Ankush Sabharwal, founder and CEO of CoRover.ai, is optimistic. “Any model can be deployed to support streaming for real-time voice conversations like AI telephony,” he told AIM. For him, the bottleneck isn’t just about speed, but also accuracy, dialect coverage, tone, pitch and emotion. 

“Delay does not matter as long as we know what we are doing and doing it rightly. No FOMO,” Sabharwal said. In his view, the winners will be the ones with vision, unique data and real use cases. “Better adoption can give us everything—model, tech and scale.”

This is the reality. OpenAI’s Whisper, once hyped as a breakthrough ASR model, still performs poorly on many Indian languages. So far, local startups with data-trained Indic models are winning on accuracy—the ultimate make-or-break factor.

But if OpenAI fine-tunes gpt-realtime with proper Indian language coverage, most startups will switch overnight. Their priority remains reliability, latency and cost.

IndiaAI’s Stalled Speech Push

On paper, the IndiaAI Mission has all the right ingredients. The government’s Bhashini platform already supports 35 Indian languages and powers voice access to public services. Apart from IndiaAI, BharatGen—launched last year—was also pitched as a framework to combine speech, language and vision.

But execution has been slow. Proposals were called, applications submitted and deadlines missed. Six months later, the much-touted speech APIs, which were supposed to be a flagship offering, remain unreleased. The only options available today are those already live on the websites of the selected startups. 

For example, Gnani has entered the fray with Inya AI, a plug-and-play tool for creating voice and chat agents.

The delays suggest that the lag is not just about engineering complexity. IndiaAI is tied down by scale, compliance and paperwork. And that leaves room for OpenAI to move in. 

Sam Altman has openly said that GPT-5 “understands Indian languages way better”. An OpenAI Academy with the IT ministry is in the works, and the company is also planning to set up a data centre in the country.

Read: OpenAI’s Stargate Is a Threat to IndiaAI Mission

Vivekananda Pani, co-founder of Reverie Language Technologies, pointed out that companies like Gnani have been working on Indian speech tech for years “against all odds”. 

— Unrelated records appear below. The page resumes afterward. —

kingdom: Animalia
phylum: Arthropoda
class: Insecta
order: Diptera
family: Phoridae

Unlike global startups, Indian firms had little external support when it came to building. “In the age of LLMs and GenAI, the need for resources is enormous. India has now been recognised as a massive market. Without timely support for these Indian endeavours, the race is almost a giveaway to the West,” Pani told AIM.

Worth the Wait Maybe

Indian startups are not waiting around—not for the government and not for Indian startups either. Most companies building voice-first apps are integrating Google Cloud’s speech-to-text and text-to-speech APIs. Enterprises, for their part, are ready to adopt. 

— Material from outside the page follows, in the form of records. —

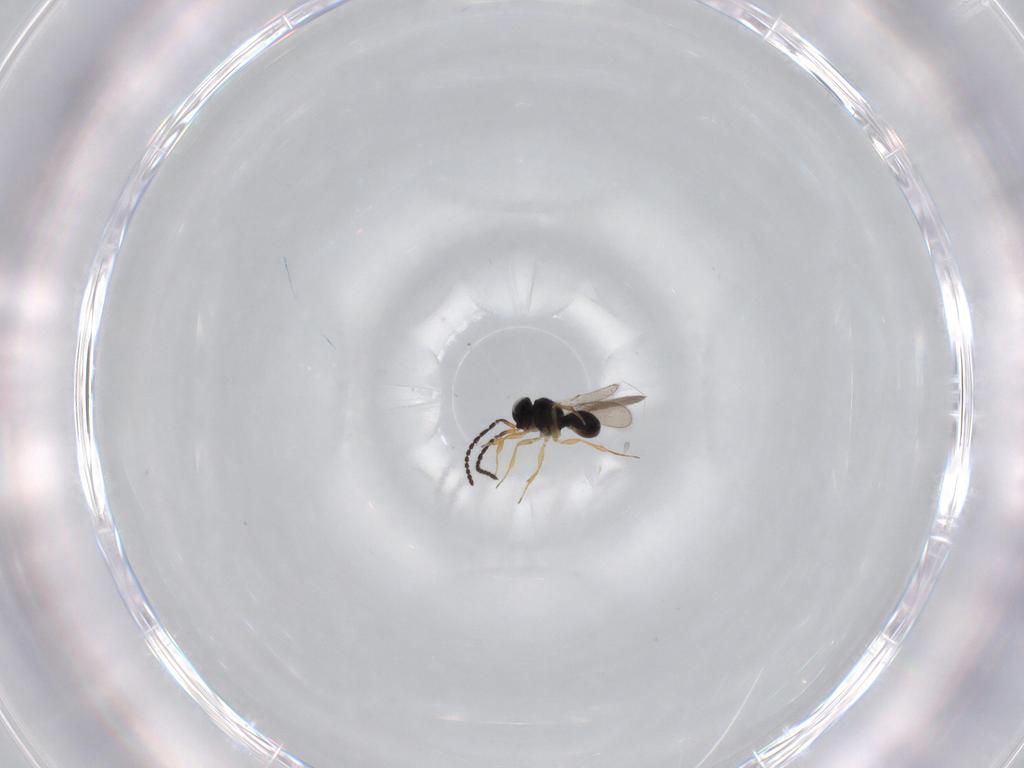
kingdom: Animalia
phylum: Arthropoda
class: Insecta
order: Hymenoptera
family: Scelionidae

For example, in India, Meesho runs a voice bot in six languages that resolves 90% of customer queries at one-fifth of the cost. It handles 60,000 calls daily. For companies like these, whoever offers a more reliable API first becomes the default choice.

That is why OpenAI’s speed matters. Enterprises are not going to wait another year for IndiaAI to finish building.

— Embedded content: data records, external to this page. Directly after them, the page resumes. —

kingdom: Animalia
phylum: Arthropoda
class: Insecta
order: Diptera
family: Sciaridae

Sudarshan Kamath, founder of smallest.ai, is blunt about why IndiaAI hasn’t shipped. According to him, building a speech-to-speech model in even one language isn’t rocket science. Any company with more than $10 million in funding should be able to do it in a year. 

“Then why wasn’t it done in the last two years? The problem is not capital. The problem is talent, focus and intent,” he told AIM, adding that most of the best researchers he knows have stayed away from IndiaAI. “So OpenAI might win the race, Google too, and we’ll be caught doing politics while it happens.”

That leaves IndiaAI Mission with two options. First, ship something now, even if the APIs are basic. Getting them in the hands of developers is better than being late to the market. Second, use policy. IndiaAI can subsidise usage of its APIs, or mandate them in government services. 

Without either, OpenAI will take over speech in India by default. And the clock is ticking.